Jubal se encogió de hombros.

—Esa pregunta debería hacérsela al Gobierno, no a mí. Pero puedo decirle cómo los interpreto yo: como una cortesía elemental a los Ancianos de Marte.

—Oh, por favor…

—Señor Kung, esos honores no son ningún eco vacío de la Resolución Larkin. En cierto modo, que queda más allá de la experiencia humana, ¡el señor Smith es el planeta Marte!

Kung ni siquiera pestañeó.

—Prosiga.

—O, más bien, toda la raza marciana. En la persona de Smith nos están visitando los Ancianos de Marte. Los honores que se le tributen a él son honores que se les tributan a ellos… y el daño que se le cause a él será daño que se les cause a ellos. Eso es cierto en un sentido muy literal, pero absolutamente extrahumano. Fue prudente y sabio por nuestra parte rendir hoy honores a nuestros vecinos… pero el buen juicio de esta acción no tiene nada que ver con la Resolución Larkin.
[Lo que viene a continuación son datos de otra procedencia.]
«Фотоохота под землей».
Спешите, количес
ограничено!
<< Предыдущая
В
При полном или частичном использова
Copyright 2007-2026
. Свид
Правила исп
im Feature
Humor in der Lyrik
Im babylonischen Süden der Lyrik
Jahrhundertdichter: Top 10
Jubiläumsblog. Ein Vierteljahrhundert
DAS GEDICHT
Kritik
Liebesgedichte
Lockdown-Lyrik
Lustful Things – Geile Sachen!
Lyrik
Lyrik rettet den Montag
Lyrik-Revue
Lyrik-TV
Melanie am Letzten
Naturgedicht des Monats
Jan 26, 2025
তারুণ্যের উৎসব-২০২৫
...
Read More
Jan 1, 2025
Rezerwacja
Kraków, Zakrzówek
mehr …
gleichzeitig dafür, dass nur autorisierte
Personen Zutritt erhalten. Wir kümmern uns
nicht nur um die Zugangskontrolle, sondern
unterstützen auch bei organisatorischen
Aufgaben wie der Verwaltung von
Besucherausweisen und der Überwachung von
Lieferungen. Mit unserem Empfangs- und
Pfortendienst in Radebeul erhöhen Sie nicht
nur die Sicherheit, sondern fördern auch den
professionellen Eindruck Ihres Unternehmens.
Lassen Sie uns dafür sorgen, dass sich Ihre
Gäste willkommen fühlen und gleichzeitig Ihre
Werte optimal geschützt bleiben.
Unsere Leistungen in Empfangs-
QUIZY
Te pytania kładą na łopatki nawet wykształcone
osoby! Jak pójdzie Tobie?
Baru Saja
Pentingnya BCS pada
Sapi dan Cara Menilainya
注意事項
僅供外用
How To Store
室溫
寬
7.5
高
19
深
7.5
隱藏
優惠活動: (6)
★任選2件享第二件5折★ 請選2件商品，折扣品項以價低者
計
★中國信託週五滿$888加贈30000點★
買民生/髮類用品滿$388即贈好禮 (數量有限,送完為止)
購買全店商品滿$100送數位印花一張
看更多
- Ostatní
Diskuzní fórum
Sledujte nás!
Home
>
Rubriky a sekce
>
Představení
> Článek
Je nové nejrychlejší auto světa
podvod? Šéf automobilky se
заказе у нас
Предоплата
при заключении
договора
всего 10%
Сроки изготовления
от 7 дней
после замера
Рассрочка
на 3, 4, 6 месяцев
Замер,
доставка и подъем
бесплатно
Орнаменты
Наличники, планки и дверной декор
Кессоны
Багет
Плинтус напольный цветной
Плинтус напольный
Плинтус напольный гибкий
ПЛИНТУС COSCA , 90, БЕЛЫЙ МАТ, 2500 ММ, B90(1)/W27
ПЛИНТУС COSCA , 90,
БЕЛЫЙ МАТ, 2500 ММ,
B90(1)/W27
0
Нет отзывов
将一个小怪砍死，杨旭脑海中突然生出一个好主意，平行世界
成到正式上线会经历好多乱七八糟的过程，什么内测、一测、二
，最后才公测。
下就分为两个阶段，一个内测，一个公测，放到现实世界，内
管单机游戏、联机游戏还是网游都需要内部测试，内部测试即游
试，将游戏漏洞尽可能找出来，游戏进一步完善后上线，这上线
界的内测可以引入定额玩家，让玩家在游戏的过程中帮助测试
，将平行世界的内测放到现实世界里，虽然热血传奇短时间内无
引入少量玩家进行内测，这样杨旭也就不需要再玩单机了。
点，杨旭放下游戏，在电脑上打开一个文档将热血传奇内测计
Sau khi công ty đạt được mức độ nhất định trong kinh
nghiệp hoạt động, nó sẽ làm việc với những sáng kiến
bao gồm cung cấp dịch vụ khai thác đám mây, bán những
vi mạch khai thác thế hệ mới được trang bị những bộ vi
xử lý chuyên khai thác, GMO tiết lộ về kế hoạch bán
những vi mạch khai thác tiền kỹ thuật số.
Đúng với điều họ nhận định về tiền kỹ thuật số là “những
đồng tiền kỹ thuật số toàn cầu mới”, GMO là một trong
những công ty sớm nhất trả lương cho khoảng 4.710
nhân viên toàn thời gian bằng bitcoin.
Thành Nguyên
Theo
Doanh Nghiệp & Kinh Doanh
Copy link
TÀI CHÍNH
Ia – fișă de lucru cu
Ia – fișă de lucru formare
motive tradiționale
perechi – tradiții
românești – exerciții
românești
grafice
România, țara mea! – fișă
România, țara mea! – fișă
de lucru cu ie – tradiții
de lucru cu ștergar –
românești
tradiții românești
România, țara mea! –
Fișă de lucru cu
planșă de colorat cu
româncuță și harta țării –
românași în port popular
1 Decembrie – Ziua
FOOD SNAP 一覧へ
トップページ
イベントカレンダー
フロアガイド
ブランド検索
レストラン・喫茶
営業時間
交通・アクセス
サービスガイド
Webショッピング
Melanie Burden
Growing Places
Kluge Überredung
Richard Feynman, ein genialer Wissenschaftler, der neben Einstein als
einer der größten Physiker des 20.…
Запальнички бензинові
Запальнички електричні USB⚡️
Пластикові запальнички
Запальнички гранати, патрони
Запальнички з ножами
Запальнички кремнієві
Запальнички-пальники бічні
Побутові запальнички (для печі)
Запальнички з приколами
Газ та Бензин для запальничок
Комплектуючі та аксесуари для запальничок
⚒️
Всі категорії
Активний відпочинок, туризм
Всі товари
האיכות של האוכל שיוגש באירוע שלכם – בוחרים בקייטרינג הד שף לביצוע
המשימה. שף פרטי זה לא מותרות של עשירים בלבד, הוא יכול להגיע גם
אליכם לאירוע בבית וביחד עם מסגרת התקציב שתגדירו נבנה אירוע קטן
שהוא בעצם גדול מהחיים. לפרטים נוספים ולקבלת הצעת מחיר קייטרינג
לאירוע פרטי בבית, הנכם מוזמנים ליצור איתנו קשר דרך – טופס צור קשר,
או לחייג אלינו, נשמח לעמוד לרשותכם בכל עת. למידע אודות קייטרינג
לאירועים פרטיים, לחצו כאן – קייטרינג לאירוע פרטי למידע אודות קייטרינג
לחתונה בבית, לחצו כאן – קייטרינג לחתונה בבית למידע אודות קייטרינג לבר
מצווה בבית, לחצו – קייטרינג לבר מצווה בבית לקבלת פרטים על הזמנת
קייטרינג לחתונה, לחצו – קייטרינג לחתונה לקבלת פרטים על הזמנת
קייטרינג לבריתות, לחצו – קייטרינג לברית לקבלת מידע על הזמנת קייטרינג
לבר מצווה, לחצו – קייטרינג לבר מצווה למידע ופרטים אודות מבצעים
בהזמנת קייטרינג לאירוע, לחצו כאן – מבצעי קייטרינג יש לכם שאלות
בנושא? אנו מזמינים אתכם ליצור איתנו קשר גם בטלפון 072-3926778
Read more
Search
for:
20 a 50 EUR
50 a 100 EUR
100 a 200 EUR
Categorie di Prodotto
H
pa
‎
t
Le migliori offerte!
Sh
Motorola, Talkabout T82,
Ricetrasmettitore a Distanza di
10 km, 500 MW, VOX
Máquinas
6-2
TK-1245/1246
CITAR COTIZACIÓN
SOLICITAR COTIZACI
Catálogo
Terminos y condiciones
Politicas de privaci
»Ninguna persona responsable ha argumentado que el precedente Larkin tenga aplicación sobre un planeta habitado, y me aventuro a decir que nadie lo hará nunca —Jubal hizo una pausa y alzó los ojos al techo, como si pidiera ayuda al Cielo—. Pero, señor Kung, tenga la seguridad de que los ancianos gobernantes marcianos tomarán buena nota del modo en que tratemos a su embajador. Los honores ofrecidos a ellos a través de Smith constituyen un símbolo de gran cortesía. Estoy seguro de que el Gobierno de este planeta ha dado muestras, con ello, de gran sabiduría. A su debido tiempo, usted se dará cuenta también de que fue un acto de lo más prudente.

Kung respondió con engañosa suavidad.

—Doctor, si está tratando de asustarme, le advierto que fracasa estrepitosamente.

—No esperaba tener éxito. Pero, por fortuna para el bienestar de este planeta, su opinión no predomina —Jubal se volvió hacia Douglas—. Señor secretario, ésta es la aparición pública más prolongada que he hecho en bastantes años, y descubro que estoy agotado. ¿Sería posible suspender temporalmente la sesión, mientras esperamos su decisión?